The Diary of Anne Frank Movie Download
The Diary of Anne Frank YTS
The Diary of Anne Frank YTS Movie Download HD Links
Millie Perkins as Anne Frank
Shelley Winters as Mrs. Petronella Van Daan
Richard Beymer as Peter Van Daan
The Diary of Anne Frank 1959 720p.BluRay
1.15 GB
1280*720
English 2.0
NR
Subtitles
23.976 fps
3 hr 0 min
Seeds 6.
The Diary of Anne Frank 1959 1080p.BluRay
2.30 GB
1920*1080
English 2.0
NR
Subtitles
23.976 fps
3 hr 0 min
Seeds 7.
The Diary of Anne Frank review
7 / 10
In Spite of Everything….
It’s a splendidly done movie, a tale of eight Jews hiding in a Dutch attic for two years during the war, effectively directed by George Stevens and magnificently photographed by William Mellor.
And I can’t watch it very often because I know how it’s going to end and it’s embarrassing to be moved. I feel the same way about some other tragedies. I want to warn Janet Leigh before she steps into the shower in “Psycho.” I want to tell Montgomery not to send the Polish airborne into the hellish cauldron of Arnhem. I want Vincent and Paul to found their artists’ colony in Arles. I don’t want to watch Brutus going around begging for one of his friends to run him through with his own sword. I want to grab Romeo and tell him Juliet isn’t really dead. I want Stanley Kowalski to shut the hell up and let Mitch marry Blanche DuBois, not that he’d listen.

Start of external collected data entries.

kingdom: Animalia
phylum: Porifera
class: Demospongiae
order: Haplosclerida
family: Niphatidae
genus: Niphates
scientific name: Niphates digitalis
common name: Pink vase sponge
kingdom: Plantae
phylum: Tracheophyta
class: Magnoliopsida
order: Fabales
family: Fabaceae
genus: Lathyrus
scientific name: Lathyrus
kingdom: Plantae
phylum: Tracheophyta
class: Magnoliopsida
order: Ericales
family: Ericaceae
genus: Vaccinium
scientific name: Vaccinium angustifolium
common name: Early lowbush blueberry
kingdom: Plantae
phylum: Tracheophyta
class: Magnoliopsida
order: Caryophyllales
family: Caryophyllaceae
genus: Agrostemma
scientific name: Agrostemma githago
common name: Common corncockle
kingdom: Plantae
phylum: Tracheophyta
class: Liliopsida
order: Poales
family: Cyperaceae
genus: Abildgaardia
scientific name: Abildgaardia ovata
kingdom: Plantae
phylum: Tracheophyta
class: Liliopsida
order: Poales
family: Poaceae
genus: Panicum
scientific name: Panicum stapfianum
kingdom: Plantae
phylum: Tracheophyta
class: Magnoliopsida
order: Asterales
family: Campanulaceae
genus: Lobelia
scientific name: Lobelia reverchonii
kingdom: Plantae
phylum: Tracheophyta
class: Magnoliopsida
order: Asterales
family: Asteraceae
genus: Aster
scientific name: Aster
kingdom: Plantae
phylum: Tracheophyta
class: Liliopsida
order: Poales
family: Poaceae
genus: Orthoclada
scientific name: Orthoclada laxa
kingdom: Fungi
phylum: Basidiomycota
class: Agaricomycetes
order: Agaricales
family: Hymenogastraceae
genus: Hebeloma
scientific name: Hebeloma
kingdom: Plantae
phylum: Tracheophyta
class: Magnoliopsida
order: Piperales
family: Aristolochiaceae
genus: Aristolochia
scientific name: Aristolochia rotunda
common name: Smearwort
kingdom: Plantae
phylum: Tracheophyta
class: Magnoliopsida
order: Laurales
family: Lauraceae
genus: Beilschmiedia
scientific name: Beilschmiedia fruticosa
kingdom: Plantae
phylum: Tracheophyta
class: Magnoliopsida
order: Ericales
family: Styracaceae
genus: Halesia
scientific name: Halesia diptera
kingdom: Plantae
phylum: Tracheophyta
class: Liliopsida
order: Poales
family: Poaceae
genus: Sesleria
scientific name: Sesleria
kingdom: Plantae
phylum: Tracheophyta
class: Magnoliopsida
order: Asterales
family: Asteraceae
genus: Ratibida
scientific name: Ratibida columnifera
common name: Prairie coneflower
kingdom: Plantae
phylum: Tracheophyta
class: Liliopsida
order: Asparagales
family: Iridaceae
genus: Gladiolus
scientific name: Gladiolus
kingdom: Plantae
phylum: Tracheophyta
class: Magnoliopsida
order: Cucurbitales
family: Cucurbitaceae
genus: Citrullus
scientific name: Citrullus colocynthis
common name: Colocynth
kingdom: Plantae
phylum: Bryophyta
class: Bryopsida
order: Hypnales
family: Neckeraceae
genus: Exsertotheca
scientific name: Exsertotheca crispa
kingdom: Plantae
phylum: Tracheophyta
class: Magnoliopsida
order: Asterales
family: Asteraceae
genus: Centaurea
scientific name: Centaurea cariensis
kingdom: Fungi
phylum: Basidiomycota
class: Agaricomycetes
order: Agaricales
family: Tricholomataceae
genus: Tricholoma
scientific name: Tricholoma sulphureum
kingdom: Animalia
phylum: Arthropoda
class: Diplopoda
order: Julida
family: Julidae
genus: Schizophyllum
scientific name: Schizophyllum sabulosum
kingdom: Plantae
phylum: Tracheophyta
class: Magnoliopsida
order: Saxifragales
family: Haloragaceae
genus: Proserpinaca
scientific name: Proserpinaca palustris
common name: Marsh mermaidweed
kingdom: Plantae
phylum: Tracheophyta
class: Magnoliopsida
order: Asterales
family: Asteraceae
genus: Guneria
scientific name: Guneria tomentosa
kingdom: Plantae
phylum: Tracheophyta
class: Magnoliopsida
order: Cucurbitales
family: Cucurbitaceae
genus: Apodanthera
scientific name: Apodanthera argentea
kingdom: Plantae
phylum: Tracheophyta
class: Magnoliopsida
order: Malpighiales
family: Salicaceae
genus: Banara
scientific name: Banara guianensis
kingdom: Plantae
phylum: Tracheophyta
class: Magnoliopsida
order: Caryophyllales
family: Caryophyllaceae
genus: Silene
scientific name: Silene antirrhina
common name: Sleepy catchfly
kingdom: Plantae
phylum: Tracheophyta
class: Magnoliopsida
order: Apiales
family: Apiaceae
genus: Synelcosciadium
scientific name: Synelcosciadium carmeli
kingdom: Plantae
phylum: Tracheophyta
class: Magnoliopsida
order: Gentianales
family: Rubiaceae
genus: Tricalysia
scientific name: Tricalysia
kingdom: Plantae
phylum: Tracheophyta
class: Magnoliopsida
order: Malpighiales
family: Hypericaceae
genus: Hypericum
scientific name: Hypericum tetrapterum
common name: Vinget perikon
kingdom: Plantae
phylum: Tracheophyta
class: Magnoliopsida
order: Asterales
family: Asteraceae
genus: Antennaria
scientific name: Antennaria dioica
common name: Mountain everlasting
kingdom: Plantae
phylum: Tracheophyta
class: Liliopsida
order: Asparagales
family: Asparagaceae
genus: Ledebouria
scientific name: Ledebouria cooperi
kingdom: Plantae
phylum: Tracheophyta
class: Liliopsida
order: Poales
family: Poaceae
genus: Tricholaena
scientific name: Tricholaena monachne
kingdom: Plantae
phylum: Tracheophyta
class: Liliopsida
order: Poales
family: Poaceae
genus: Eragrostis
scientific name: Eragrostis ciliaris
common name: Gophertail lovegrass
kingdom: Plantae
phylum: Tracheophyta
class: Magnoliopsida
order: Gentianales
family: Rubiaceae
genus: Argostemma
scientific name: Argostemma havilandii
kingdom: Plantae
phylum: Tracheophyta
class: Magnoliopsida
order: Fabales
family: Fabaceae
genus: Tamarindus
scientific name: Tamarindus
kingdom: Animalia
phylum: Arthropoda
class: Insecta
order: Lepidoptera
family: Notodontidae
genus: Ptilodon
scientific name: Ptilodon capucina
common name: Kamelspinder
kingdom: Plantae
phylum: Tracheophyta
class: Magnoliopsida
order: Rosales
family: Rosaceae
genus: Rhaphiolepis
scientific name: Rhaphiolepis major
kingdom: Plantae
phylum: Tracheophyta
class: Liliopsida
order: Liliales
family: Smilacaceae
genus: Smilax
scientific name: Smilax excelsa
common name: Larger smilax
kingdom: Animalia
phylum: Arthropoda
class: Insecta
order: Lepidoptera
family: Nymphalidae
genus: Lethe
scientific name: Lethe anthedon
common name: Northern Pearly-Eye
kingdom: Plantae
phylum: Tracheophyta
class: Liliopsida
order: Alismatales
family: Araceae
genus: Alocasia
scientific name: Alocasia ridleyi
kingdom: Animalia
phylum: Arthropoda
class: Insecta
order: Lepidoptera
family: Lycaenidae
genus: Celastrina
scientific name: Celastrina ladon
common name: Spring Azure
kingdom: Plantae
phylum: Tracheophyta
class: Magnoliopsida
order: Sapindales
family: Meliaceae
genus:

On top of that, I can’t just dismiss this as just a movie, because, before that it was a play, and before that it was an historical event. Well, mostly. Someone went through the historiography of Anne Frank’s diary and found it had been sanitized over the years, first by Mr. Frank, then by the playwrights. She was pretty candid about her sexual development, and not nearly as forgiving as the movie makes her out to be. She was more nearly human than the figure we see on the screen.
Millie Perkins is Anne. She’s not bad considering her age but there are some painful moments too. Everyone else is professional at least. The director, George Stevens, started his career with Laurel and Hardy two reelers and masterpieces like “Kentucky Kernels” but went on to develop an extremely effective directorial approach that was his alone in movies like “Shane” and “A Place In The Sun.” He’s very good here and uses the Cinemascope screen like a master.